▸ Work order 1
For each statement, write yes or no to say whether it agrees with the aiida-core pull request below, and quote the words from the pull request that decide it. (a) The inputs of a Process in aiida-core are meant to be storable in the database as nodes. (b) For a port marked non_db=True, the value is linked as a node. (c) The rule that inputs must be storable was explicitly enforced.

▸ Selected extract
[Start of Attachment]

Engine: fix bug that allowed non-storable inputs to be passed to process #5532

sphuber · 2022-05-20T19:58:05Z

The basic assumption for a Process in aiida-core is that all of its
inputs should be storable in the database as nodes. Under the current
link model, this means that they should be instances of the Data class
or subclasses thereof. There is a noticeable exception for ports that
are explicitly marked as non_db=True, in which case the value is not
linked as a node, but is stored as an attribute directly on the process
node itself, or not stored whatsoever.

This basic rule was never explicitly enforced, which made it possible to
define processes that would happily take non-storable inputs. The input
would not get stored in the database, but would be available within the
processes lifetimes from the inputs property allowing it to be used.
This will most likely result into unintentional loss of provenance.

[End of Attachment]

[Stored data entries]

[Start of Attachment]

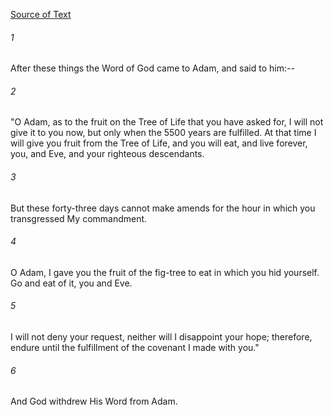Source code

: [Source of Text](https://github.com/scrollmapper/bible_databases_deuterocanonical)

###### 1
After these things the Word of God came to Adam, and said to him:--

###### 2
"O Adam, as to the fruit on the Tree of Life that you have asked for,
I will not give it to you now, but only when the 5500 years are
fulfilled.  At that time I will give you fruit from the Tree of Life,
and you will eat, and live forever, you, and Eve, and your righteous
descendants.

###### 3
But these forty-three days cannot make amends for the hour in which
you transgressed My commandment.

###### 4
O Adam, I gave you the fruit of the fig-tree to eat in which you hid
yourself.  Go and eat of it, you and Eve.

###### 5
I will not deny your request, neither will I disappoint your hope;
therefore, endure until the fulfillment of the covenant I made with
you."

###### 6
And God withdrew His Word from Adam.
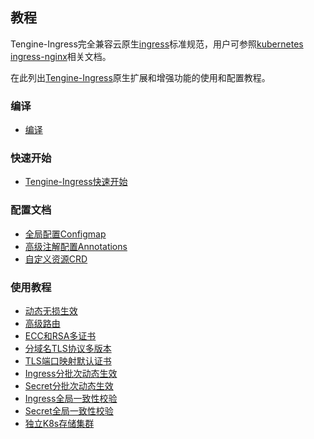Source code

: ## 教程
Tengine-Ingress完全兼容云原生[ingress](https://kubernetes.io/docs/concepts/services-networking/ingress/)标准规范，用户可参照[kubernetes ingress-nginx](https://kubernetes.github.io/ingress-nginx/)相关文档。

在此列出[Tengine-Ingress](https://github.com/alibaba/tengine-ingress)原生扩展和增强功能的使用和配置教程。 

### 编译
*   [编译](document/ingress_install.html)

### 快速开始
*   [Tengine-Ingress快速开始](document/ingress_quickstart.html)

### 配置文档
*   [全局配置Configmap](document/ingress_configmap.html)
*   [高级注解配置Annotations](document/ingress_annotations.html)
*   [自定义资源CRD](document/ingress_crd.html)

### 使用教程
*   [动态无损生效](document/ingress_hotreload.html)
*   [高级路由](document_cn/ingress_routes.html) 
*   [ECC和RSA多证书](document/ingress_certs.html)
*   [分域名TLS协议多版本](document_cn/ingress_tls_protocols.html) 
*   [TLS端口映射默认证书](document_cn/ingress_tls_port_cert.html) 
*   [Ingress分批次动态生效](document/ingress_rollout_ingress.html)
*   [Secret分批次动态生效](document/ingress_rollout_secret.html)
*   [Ingress全局一致性校验](document/ingress_checksum_ingress.html)
*   [Secret全局一致性校验](document/ingress_checksum_secret.html)
*   [独立K8s存储集群](document/ingress_cluster.html)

[End of Attachment]

▸ Work order 2
Give the lines of the records as a JSON list of strings, one string per line, from the start of the records through the line containing "After these things". Leave out blank lines and the pictures.

▸ Answer space 1
(a) Yes: "The basic assumption for a Process in aiida-core is that all of its inputs should be storable in the database as nodes."
(b) No: "in which case the value is not linked as a node"
(c) No: "This basic rule was never explicitly enforced"

▸ Answer space 2
[
  "Source code",
  ": [Source of Text](https://github.com/scrollmapper/bible_databases_deuterocanonical)",
  "###### 1",
  "After these things the Word of God came to Adam, and said to him:--"
]